* [TASK TO CARRY OUT]
Carry on the passage below about agnosticism and miracles, picking up right after its last sentence.

***** PASSAGE TO READ

I believe in the religion of reason -- the gospel of this world; in the development of the mind, in the accumulation of intellectual wealth, to the end that man may free himself from superstitious fear, to the end that he may take advantage of the forces of nature to feed and clothe the world.

Let us be honest with ourselves. In the presence of countless mysteries; standing beneath the boundless heaven sown thick with constellations; knowing that each grain of sand, each leaf, each blade of grass, asks of every mind the answerless question; knowing that the simplest thing defies solution; feeling that we deal with the superficial and the relative, and that we are forever eluded by the real, the absolute, -- let is admit the limitations of our minds, and let us have the courage and the candor to say: We do not know.

North American Review, December, 1889.WHY AM I AN AGNOSTIC?

Robert Green Ingersoll

PART II.

1890

The Christian religion rests on miracles. There are no miracles in the realm of science. The real philosopher does not seek to excite wonder, but to make that plain which was wonderful. He does not endeavor to astonish, but to enlighten. He is perfectly confident that there are no miracles in nature. He knows that the mathematical expression of the same relations, contents, areas, numbers and proportions must forever remain the same. He knows that there are no miracles in chemistry; that the attractions and repulsions, the love and hatreds, of atoms are constant. Under like conditions, he is certain that like will always happen; that the product ever has been and forever will be the same; that the atoms or particles unite in definite, unvarying proportions, -- so many of one kind mix, mingle, and harmonize with just so many of another, and the surplus will be forever cast out. There are no exceptions. Substances are always true to their natures. They have no caprices, no prejudices, that can vary or control their action. They are "the same yesterday, to-day, and forever."

**********
***** DATASET EXCERPTS

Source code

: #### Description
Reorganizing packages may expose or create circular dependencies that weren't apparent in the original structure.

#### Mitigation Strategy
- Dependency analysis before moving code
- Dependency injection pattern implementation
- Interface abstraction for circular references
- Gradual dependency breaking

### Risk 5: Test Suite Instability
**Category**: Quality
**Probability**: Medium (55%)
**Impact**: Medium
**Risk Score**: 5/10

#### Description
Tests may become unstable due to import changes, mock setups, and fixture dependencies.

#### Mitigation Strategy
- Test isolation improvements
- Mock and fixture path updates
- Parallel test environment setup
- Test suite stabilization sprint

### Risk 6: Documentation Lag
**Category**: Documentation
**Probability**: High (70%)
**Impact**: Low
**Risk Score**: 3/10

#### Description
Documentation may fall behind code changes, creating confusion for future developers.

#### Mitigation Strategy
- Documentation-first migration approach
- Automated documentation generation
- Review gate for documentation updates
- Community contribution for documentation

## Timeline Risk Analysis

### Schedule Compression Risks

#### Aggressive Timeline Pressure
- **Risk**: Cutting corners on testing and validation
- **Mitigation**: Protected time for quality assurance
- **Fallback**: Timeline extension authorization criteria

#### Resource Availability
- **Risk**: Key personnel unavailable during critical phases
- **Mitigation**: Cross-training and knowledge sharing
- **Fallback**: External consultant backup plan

**********

* [EXERCISE ANSWER]
In this fixedness, this constancy, this eternal integrity, the intelligent man has absolute confidence. It is useless to tell him that there was a time when fire would not consume the combustible, when water would not flow in obedience to the attraction of gravitation, or that there ever was a fragment of a moment during which substance had no weight.

Credulity should be the servant of intelligence. The ignorant have not credulity enough to believe the actual, because the actual appears to be contrary to the evidence of their senses. To them it is plain that the sun rises and sets, and they have not credulity enough to believe in the rotary motion of the earth -- that is to say, they have not intelligence enough to comprehend the absurdities involved in their belief, and the perfect harmony between the rotation of the earth and all known facts. They trust their eyes, not their reason. Ignorance has always been and always will be at the mercy of appearance. Credulity, as a rule, believes everything except the truth. The semi-civilized believe in astrology, but who could convince them of the vastness of astronomical spaces, the speed of light, or the magnitude and number of suns and constellations? If Hermann, the magician, and Humboldt, the philosopher, could have appeared before savages, which would have been regarded as a god?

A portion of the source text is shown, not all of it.